**What you should do**
Only the lines that hold "location" should be in the answer, each copied from the data below.

Collection entries
--- START ---

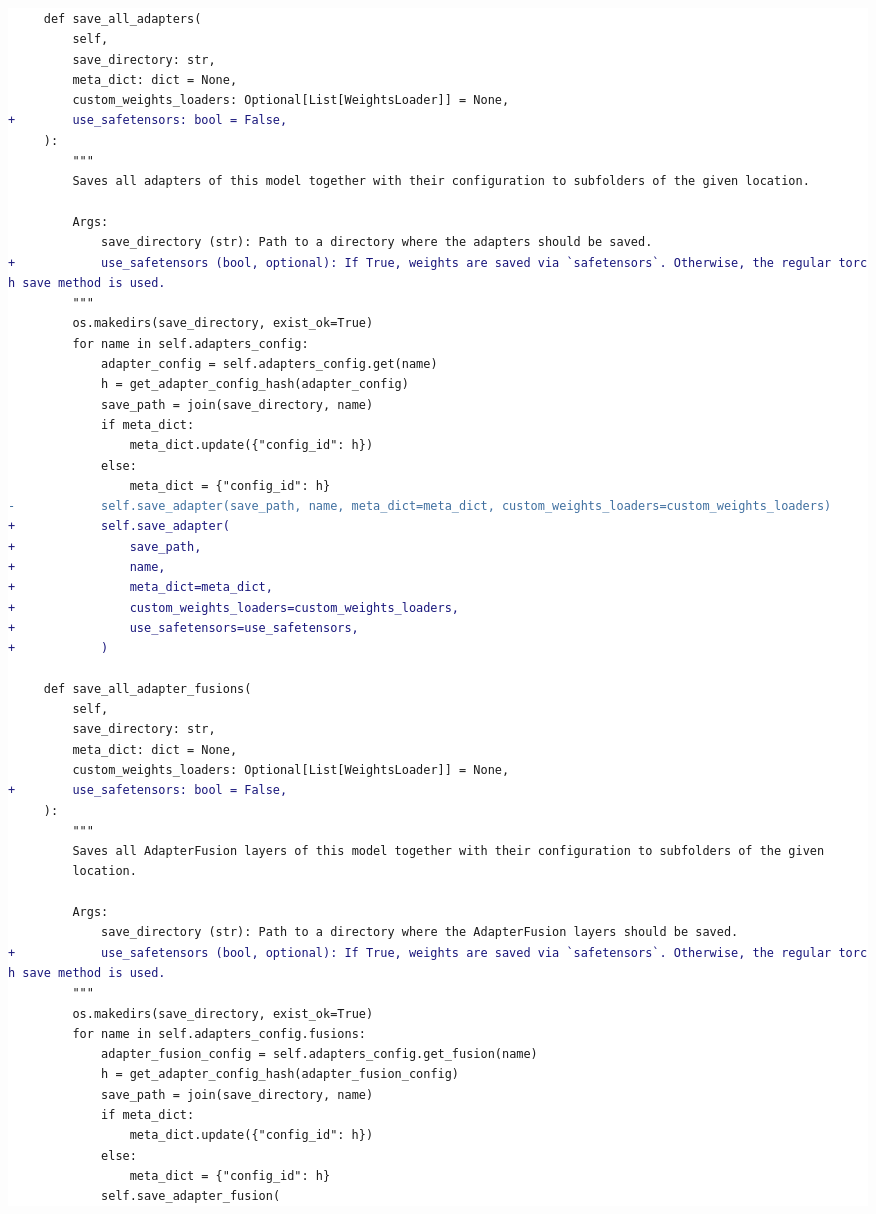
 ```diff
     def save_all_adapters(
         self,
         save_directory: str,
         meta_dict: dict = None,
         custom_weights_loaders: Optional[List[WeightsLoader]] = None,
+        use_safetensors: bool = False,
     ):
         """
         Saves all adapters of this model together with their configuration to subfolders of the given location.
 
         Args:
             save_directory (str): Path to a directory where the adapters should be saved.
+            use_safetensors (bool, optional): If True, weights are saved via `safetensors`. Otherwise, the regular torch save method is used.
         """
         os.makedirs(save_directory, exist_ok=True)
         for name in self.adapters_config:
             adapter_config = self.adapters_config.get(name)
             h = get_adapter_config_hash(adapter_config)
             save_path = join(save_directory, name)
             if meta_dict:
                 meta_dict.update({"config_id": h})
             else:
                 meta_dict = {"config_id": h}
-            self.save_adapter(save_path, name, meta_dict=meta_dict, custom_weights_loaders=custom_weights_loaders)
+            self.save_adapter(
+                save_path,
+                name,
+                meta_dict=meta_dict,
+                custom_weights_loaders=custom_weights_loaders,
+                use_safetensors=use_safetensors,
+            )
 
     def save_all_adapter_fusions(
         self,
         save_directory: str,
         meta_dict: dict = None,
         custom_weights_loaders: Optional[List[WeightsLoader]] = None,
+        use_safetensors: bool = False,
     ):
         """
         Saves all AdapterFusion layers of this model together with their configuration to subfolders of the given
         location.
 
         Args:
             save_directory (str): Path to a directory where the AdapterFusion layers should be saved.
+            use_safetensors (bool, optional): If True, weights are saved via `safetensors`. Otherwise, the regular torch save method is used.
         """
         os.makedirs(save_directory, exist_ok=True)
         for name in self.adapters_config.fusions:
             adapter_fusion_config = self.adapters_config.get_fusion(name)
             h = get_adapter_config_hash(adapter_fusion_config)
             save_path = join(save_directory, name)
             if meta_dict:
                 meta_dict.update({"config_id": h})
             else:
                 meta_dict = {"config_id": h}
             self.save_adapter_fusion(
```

--- END ---
--- START ---

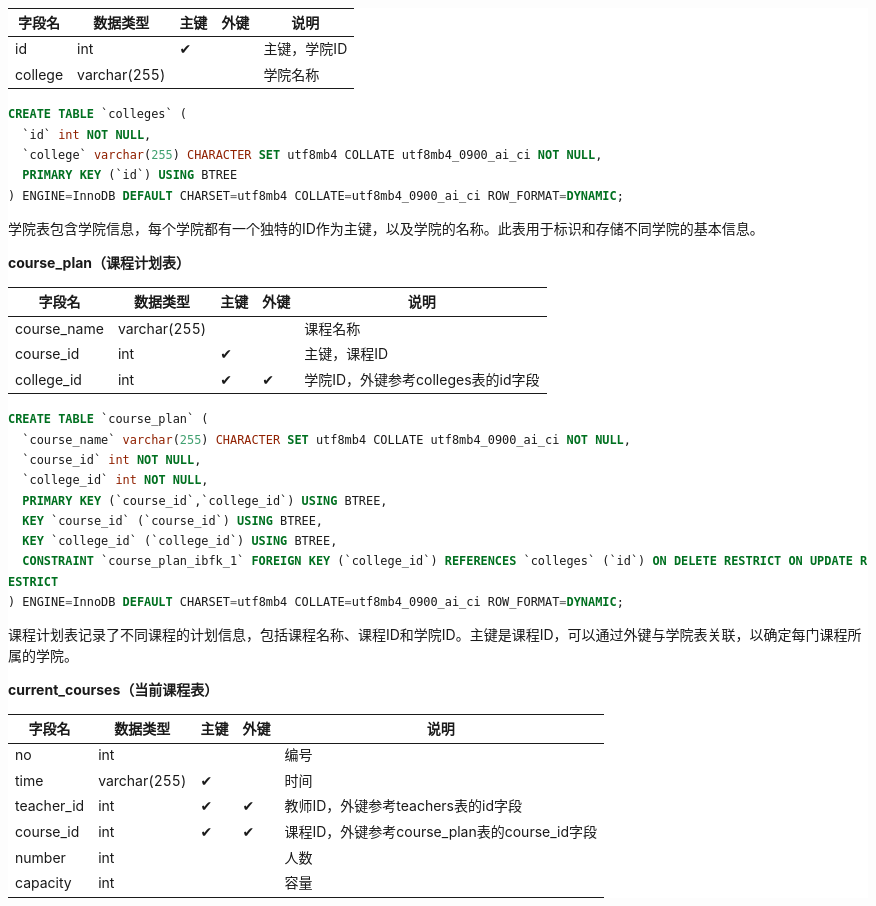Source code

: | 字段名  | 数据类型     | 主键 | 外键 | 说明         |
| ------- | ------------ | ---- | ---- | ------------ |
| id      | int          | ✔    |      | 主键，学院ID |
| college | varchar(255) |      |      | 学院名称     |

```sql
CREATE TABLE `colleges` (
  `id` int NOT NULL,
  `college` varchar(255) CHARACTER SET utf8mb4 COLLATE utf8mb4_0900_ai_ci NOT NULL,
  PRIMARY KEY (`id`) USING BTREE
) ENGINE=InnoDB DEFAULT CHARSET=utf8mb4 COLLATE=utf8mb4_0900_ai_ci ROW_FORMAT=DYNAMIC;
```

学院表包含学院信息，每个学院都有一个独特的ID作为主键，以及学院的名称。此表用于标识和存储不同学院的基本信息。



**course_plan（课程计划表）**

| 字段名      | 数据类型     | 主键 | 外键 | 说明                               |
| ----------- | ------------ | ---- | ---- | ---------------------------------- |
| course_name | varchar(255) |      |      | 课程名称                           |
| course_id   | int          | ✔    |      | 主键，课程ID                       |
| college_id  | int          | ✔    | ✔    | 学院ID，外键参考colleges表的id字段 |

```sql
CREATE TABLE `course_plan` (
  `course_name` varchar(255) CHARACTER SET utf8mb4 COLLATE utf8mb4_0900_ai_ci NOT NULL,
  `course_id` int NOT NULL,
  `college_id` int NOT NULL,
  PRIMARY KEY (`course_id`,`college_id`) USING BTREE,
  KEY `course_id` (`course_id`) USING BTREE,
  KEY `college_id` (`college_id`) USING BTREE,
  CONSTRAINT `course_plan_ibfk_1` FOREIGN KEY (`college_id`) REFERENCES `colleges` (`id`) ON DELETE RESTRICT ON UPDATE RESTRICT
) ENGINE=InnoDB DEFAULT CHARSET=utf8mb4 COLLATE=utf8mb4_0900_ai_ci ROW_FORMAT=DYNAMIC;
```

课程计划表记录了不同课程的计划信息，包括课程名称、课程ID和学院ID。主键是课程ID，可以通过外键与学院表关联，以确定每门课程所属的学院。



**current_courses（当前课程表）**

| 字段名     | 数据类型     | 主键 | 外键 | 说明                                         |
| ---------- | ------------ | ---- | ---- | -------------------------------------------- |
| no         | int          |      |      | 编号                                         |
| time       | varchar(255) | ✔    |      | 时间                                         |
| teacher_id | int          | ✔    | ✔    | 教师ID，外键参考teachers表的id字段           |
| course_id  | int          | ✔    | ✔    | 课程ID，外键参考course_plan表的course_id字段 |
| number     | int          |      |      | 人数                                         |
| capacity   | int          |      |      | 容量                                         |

--- END ---

**Solution for this exercise**
         Saves all adapters of this model together with their configuration to subfolders of the given location.
         location.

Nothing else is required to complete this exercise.